*** Opening Supplied records ***

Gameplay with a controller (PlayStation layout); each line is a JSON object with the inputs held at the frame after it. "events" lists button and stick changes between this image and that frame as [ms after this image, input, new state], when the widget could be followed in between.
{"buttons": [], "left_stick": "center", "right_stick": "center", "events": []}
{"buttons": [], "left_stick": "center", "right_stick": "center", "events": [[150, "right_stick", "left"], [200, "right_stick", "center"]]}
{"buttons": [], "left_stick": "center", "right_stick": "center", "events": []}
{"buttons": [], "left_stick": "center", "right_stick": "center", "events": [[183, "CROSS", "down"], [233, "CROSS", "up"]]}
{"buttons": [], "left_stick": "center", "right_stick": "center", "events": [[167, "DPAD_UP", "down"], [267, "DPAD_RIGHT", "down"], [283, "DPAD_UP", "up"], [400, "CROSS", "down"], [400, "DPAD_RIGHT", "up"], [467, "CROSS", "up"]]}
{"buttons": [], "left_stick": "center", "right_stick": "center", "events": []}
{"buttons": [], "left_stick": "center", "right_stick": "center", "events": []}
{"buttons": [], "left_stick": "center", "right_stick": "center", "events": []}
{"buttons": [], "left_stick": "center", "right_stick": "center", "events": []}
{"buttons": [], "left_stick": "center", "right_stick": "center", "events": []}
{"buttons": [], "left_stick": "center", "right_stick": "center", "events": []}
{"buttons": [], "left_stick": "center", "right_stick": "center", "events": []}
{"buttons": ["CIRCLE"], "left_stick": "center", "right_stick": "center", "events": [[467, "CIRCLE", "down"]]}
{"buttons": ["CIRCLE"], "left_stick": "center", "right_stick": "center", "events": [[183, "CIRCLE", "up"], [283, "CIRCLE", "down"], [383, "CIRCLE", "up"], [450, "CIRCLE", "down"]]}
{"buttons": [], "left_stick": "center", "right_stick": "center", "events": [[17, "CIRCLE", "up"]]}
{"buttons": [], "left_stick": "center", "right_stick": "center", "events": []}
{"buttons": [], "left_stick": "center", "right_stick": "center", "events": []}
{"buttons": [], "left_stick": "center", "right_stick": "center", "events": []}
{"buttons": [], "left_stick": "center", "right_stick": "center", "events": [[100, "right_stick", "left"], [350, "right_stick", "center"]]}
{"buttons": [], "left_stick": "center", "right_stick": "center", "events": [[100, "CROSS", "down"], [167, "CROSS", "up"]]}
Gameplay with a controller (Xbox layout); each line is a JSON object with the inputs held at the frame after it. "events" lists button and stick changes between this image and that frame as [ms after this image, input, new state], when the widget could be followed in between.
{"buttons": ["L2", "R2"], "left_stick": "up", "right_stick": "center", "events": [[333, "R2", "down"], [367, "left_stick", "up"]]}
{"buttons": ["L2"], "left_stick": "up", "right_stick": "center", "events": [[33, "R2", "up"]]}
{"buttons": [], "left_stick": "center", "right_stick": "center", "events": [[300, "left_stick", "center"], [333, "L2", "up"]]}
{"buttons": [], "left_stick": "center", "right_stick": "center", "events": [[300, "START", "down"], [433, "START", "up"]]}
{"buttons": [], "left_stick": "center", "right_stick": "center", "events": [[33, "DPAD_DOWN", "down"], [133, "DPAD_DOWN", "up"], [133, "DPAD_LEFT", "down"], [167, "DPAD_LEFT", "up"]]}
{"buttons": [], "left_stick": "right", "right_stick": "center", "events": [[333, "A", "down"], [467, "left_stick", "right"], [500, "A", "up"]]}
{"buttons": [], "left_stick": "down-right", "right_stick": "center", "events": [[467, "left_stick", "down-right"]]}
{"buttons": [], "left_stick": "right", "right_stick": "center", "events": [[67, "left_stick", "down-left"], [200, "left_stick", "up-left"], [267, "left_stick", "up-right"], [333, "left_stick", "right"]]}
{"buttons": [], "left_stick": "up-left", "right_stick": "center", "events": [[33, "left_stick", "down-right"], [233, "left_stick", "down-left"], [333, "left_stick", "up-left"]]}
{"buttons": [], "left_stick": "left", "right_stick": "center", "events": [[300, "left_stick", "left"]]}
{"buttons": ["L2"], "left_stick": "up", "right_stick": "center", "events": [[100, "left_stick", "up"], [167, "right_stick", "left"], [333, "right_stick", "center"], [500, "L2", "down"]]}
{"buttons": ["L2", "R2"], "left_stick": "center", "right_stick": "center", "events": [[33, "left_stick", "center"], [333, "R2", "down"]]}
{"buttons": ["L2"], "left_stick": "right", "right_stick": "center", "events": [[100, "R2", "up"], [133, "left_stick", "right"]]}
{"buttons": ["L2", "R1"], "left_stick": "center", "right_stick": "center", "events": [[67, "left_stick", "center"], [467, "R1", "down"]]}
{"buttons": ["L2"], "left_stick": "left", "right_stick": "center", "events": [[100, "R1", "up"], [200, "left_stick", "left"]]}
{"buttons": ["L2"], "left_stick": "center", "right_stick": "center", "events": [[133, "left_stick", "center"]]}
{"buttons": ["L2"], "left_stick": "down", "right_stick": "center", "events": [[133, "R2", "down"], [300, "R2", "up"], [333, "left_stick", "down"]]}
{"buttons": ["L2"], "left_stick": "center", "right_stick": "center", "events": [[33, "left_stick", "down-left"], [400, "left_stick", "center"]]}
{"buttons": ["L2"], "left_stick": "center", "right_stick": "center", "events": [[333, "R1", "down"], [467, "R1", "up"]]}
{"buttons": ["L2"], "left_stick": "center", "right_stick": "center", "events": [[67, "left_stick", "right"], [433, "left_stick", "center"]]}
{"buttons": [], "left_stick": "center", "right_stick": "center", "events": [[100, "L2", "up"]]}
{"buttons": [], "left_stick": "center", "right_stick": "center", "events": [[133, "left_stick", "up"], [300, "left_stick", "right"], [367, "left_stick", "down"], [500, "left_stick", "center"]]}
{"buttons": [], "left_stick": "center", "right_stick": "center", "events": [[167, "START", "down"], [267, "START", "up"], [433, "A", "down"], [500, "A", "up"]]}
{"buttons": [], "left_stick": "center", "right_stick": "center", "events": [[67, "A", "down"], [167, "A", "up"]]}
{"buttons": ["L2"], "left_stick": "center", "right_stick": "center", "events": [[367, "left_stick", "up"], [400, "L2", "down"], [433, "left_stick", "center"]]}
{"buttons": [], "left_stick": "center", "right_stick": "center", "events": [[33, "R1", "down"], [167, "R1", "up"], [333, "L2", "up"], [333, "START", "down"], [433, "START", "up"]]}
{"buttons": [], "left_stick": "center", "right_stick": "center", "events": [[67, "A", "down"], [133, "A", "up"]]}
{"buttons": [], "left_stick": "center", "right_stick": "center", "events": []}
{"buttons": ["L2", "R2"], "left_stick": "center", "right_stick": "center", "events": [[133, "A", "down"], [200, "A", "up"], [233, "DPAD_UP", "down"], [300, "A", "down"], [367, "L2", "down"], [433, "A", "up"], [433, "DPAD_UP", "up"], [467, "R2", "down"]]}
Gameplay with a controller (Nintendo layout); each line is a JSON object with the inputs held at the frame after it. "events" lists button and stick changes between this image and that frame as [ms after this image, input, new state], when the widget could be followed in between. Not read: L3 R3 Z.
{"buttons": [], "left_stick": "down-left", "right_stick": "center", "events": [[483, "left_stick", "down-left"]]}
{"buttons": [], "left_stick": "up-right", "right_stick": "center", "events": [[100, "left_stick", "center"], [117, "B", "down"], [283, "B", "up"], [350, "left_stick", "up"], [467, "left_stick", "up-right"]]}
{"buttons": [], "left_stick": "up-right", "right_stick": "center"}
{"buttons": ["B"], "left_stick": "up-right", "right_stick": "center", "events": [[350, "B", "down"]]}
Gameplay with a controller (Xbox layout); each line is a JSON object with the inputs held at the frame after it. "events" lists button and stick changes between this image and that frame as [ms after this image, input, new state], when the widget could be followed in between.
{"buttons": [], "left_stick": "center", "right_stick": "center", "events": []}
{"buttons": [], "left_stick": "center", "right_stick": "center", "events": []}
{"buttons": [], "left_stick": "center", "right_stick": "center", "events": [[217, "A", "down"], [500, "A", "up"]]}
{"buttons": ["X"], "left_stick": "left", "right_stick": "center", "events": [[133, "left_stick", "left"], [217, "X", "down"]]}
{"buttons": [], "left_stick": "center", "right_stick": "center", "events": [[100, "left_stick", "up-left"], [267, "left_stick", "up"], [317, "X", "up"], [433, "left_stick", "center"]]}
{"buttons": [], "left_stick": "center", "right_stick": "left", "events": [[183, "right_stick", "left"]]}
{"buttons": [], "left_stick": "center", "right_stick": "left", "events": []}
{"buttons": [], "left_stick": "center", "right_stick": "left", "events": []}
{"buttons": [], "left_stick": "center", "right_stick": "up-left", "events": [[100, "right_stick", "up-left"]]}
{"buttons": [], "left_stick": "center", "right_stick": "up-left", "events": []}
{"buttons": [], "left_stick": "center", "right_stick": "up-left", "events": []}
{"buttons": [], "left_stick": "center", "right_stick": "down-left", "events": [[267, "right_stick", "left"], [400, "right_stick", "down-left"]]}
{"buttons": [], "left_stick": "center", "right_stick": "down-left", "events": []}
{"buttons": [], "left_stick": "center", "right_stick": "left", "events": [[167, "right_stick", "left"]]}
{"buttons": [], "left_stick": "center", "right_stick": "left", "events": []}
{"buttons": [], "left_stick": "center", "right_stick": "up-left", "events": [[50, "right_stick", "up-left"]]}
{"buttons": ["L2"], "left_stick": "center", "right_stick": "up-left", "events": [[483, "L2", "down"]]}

*** Closing Supplied records ***

_Task goal_
Your answer should be every line above that contains the word "START".

_Response to this task_
{"buttons": [], "left_stick": "center", "right_stick": "center", "events": [[300, "START", "down"], [433, "START", "up"]]}
{"buttons": [], "left_stick": "center", "right_stick": "center", "events": [[167, "START", "down"], [267, "START", "up"], [433, "A", "down"], [500, "A", "up"]]}
{"buttons": [], "left_stick": "center", "right_stick": "center", "events": [[33, "R1", "down"], [167, "R1", "up"], [333, "L2", "up"], [333, "START", "down"], [433, "START", "up"]]}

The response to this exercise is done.